Bisnis.com, JAKARTA – Jelang Pemilu, banyak investor yang disebut masih menunggu. Misalnya, investor asing potensial untuk proyek Ibu Kota Nusantara (IKN).
Semuanya masih wait and see menanti hasil pemilu serta arah kebijakan pemerintah Indonesia selanjutnya.
Sembari menunggu, para investor potensial itu juga akan memperhitungkan faktor kondusifitas dalam pemerintahan. Termasuk, isu bakal hengkangnya key person yang disebut-sebut merupakan orang kepercayaan para pemodal asing, dari kabinet pemerintahan.
Menurut doktor ekonomi politik internasional Universitas Birmingham yang juga peneliti Indef, Asmiati Malik, vibe negatif dari isu miring seputar gonjang-ganjing di kabinet pemerintahan Presiden Joko Widodo belakangan mengirim sinyal buruk kepada investor.
“[Sebab], ada key person di kabinet yang menjadi simbol trust bagi para investor.

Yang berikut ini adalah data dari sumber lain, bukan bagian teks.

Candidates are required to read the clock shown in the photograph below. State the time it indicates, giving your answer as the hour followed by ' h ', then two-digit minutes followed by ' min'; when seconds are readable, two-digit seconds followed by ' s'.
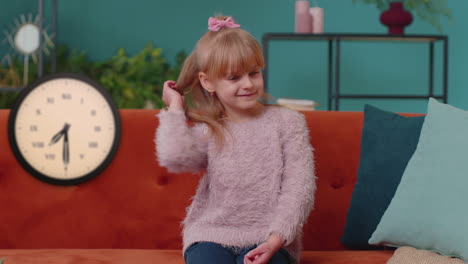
7 h 30 min
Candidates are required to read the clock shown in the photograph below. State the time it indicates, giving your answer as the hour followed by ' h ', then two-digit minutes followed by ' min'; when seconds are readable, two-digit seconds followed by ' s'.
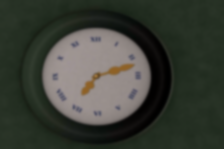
7 h 12 min
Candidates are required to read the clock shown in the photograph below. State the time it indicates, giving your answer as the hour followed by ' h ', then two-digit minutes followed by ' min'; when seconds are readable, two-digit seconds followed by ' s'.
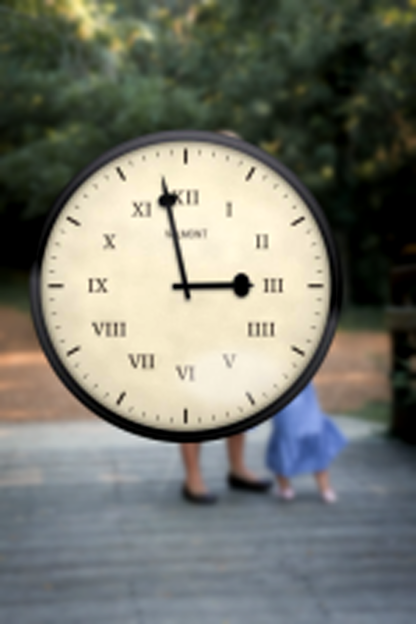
2 h 58 min
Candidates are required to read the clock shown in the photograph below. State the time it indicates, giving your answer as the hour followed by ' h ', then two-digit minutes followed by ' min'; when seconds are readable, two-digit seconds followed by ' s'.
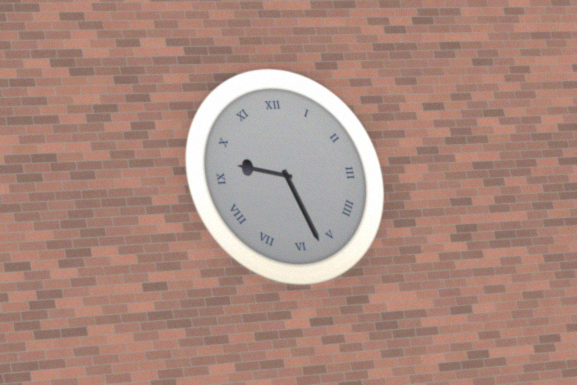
9 h 27 min
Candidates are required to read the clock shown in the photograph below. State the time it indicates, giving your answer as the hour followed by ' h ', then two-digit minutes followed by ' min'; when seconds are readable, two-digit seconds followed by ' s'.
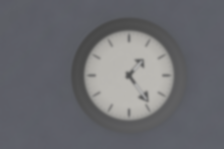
1 h 24 min
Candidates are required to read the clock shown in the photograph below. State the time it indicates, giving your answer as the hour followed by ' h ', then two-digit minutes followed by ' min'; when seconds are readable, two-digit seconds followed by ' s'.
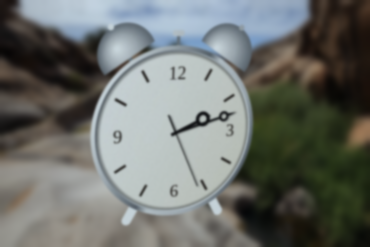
2 h 12 min 26 s
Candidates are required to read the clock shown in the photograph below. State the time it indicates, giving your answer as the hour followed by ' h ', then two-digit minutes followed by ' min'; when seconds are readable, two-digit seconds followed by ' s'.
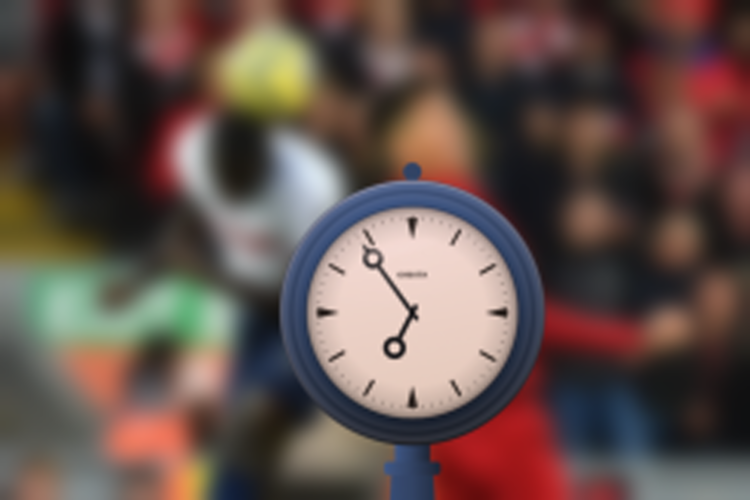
6 h 54 min
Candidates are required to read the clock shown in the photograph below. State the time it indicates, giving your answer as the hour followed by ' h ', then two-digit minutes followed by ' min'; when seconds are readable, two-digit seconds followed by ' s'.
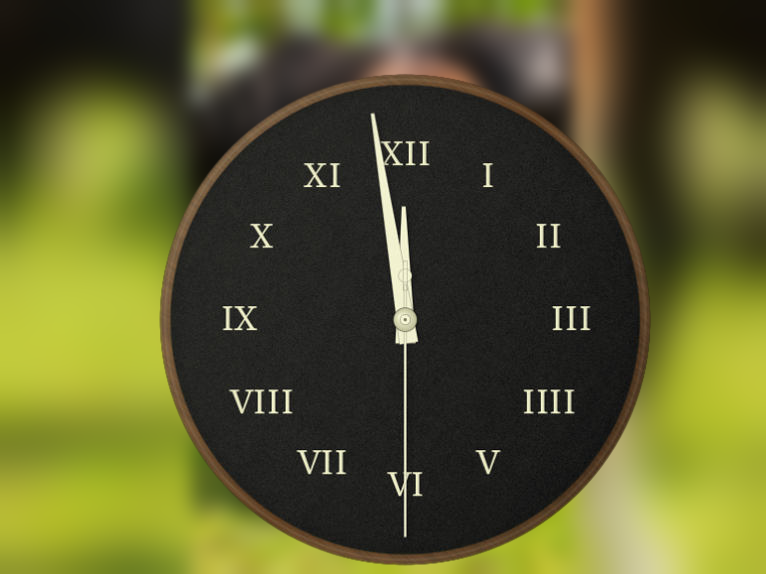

Jika key person ini hengkang atau mengeluarkan statement negatif, pasar internasional bisa terpengaruh karena faktor trust itu,” kata Asmiati kepada Bisnis pekan lalu.
Faktor key person ini dinilai sangat berpengaruh signifikan terhadap arus investasi yang masuk di Tanah Air. Sebab, kata Asmiati, kepercayaan pemodal asing terhadap sistem atau regulasi yang berlaku di Tanah Air belum sepenuhnya terbangun.
Baca Juga
Produk hukum yang dihasilkan pemerintah, jelasnya, belum benar-benar efektif, sehingga investor disebut-sebut masih enggan memberikan kepercayaannya terhadap sistem yang berjalan.
“Alih-alih percaya terhadap sistem, sosok kepemimpinan masih memiiki peran signifikan dalam membentuk brand pemerintahan di mata investor,” jelasnya.
Terkait dengan hal itu, Asmiati mengatakan ada 2 hal yang perlu dicatat. Pertama, pemerintah mesti memahami signifikasi dari profitabilitas dan trust yang merupakan faktor penting bagi investor ketika menanamkan modal.
Kendati hasil berbagai survei menunjukkan angka kepuasan terhadap kinerja presiden sekitar 80%, kata Asmiati, tetapi hal ini belum tentu berkorelasi dengan kepercayaan pemodal asing untuk berinvestasi.
Kedua, pemerintah perlu concern terhadap besarnya jumlah pemilih di Indonesia yang tidak menempuh jenjang pendidikan perguruan tinggi. Asmiati mengatakan 60% - 70% pemilih di Tanah Air hanya lulusan SMP – SMA.
Tidak hanya karena kualitas pemilih cenderung berbanding lurus dengan kualitas pemimpin yang dipilih, aset demografi yang tidak optimal ini menjelma menjadi masalah sumber daya manusia (SDM).
Namun demikian, tren wait and see diperkirakan tidak berlangsung lama. “Sebab, secara alamiah market akan mencari keseimbangannya kembali,” katanya.
Apalagi, sambungnya, jika Pemilu Presiden yang tinggal menunggu hitungan hari hanya berlangsung satu putaran.
“Pelaku pasar cenderung prefer 1 putaran. Kalau Februari pemilu kelar, kemungkinan tidak ada perubahan signifikan terkait rencana bisnis dari investor. Kalau dua putaran, dan investor akan wait and see lebih lama. Sehingga bisnis yang harusnya selesai tahun ini akan mundur,” katanya.